Emma saw the guards on the surrounds exchange baffled looks, clearly having no idea if they should leap in and pull the two apart, or let it play out as it would. Pan and Killian were already circling like a pair of stalking panthers, swords out, and the crowd had clearly begun to think this was a final match, a treat, an unexpected joust for their favorite, and was happily preparing to lay more wagers and sit back to enjoy the show. Gods, if Killian kills him – yet that was too much even to hope for. He was making a fair show of it, feinting and bluffing, but Emma knew he could not hold out for long. The pain must be incapacitating. If Pan sniffed out his weakness, and scored even a glancing hit on his left arm, he would be done for.

She twisted her fingers together, briefly afraid she was going to pass out, as Pan and Killian closed even tighter. The crowd was chanting or shouting, some of them holding thumbs down to indicate that they wanted the arrogant challenger killed and killed immediately, but others seemed impressed by his bravery or appreciative of his madness; Pan was well known as the Cassianii creature, after all, and the Cassianii were certainly not without a myriad of enemies. Emma wondered how many of their opponents or their opponents' slaves they had sent in to die here, how many under-the-table "arrangements" they had made, certain of Pan's prowess to free them from any obligation to uphold them. It ends. It ends now.

One moment the two fighters were still circling, and then they lunged. Steel met steel with a rending crash, sending up sparks, and then, after a final breath in which all hung by the princess of Crete's magic thread, they were at each other's throats. Hacking and hammering, twisting, thrusting, slashing, uppercuts, backhands, a rain of steel on each other, blows sliding and shrieking off, almost too fast to follow.
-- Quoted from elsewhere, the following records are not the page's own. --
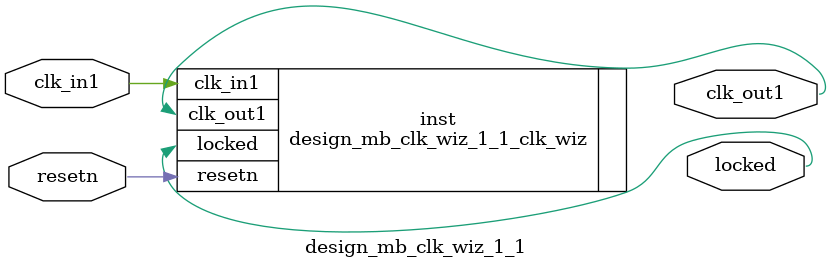
<source format=v>


`timescale 1ps/1ps

(* CORE_GENERATION_INFO = "design_mb_clk_wiz_1_1,clk_wiz_v6_0_10_0_0,{component_name=design_mb_clk_wiz_1_1,use_phase_alignment=true,use_min_o_jitter=false,use_max_i_jitter=false,use_dyn_phase_shift=false,use_inclk_switchover=false,use_dyn_reconfig=false,enable_axi=0,feedback_source=FDBK_AUTO,PRIMITIVE=MMCM,num_out_clk=1,clkin1_period=10.000,clkin2_period=10.000,use_power_down=false,use_reset=true,use_locked=true,use_inclk_stopped=false,feedback_type=SINGLE,CLOCK_MGR_TYPE=NA,manual_override=false}" *)

module design_mb_clk_wiz_1_1 
 (
  // Clock out ports
  output        clk_out1,
  // Status and control signals
  input         resetn,
  output        locked,
 // Clock in ports
  input         clk_in1
 );

  design_mb_clk_wiz_1_1_clk_wiz inst
  (
  // Clock out ports  
  .clk_out1(clk_out1),
  // Status and control signals               
  .resetn(resetn), 
  .locked(locked),
 // Clock in ports
  .clk_in1(clk_in1)
  );

endmodule

</source>
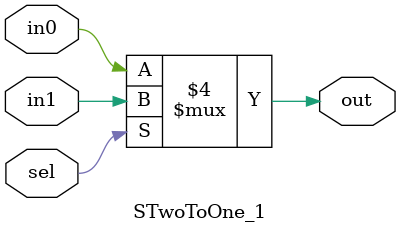
<source format=v>
module STwoToOne_1 (sel, in0, in1, out);
  input sel;
  input [0:0] in0, in1;
  output reg [0:0] out;

	always @(sel, in0, in1) begin
		if (sel == 0)
		begin
			out <= in0;
		end
		else
		begin
			out <= in1;	  
		end
	//$display($time," MuxOut: %b",out);
	end
endmodule
</source>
Pan went low, and Killian spun away, coming at him again, a thunderous roar going up as first blood was scored, dripping off Killian's arm and making Emma's heart stop – but it was the right arm, and only a shallow wound. The cuts came harder and harder, and Killian was gaining ground, forcing Pan back onto his heels, relentless as a tempest or a thunderstorm, using his superior size and weight on the younger, smaller man. Yet then Pan was recovering, coming back, blades locked over their heads, teeth bared. Reversing from the deadlock and slashing, Pan sensing victory, one more for the laurel crown, another pipe to play, another deal that Gold would win and then they all were damned and –

Everything seemed to happen very slowly.

Pan slammed the flat of his blade into his enemy's wound, and Killian buckled. Went to one knee, empty hand raising as if in futile defiance – Pan upraised, poised for the kill –

And then, as Emma's scream caught in her throat, Killian flung up his left arm.

He caught Pan's sword with a horrible rasp of metal on metal, twisted his wrist, and flung it away, as the cloth tore and the sun flashed on the lethally glimmering edge of the hook and the crowd gasped as one in a mixture of shock and horror and disbelief. Then Killian was up, clearly on his last reserves of strength, reaching for Pan, reaching, reaching, staggering, grabbing him with his right hand, pulling him closer, almost into a tender embrace –

Then, with one swift, utterly merciless slash, opening his throat from ear to ear.

Pan staggered, clutching uselessly at the wound, falling back, folding, facedown, blood blooming red, red, crimson, scarlet, ruby, black. Killian was still standing, but not for much longer. Reeling back, then falling, not getting up, not moving, both of them downed, dying or dead, as the roars of the crowd sounded almost bestial in Emma's ears, far away, dreamy, fainter and fainter, as the sky and the sun both turned white and then, slowly and softly, to darkness.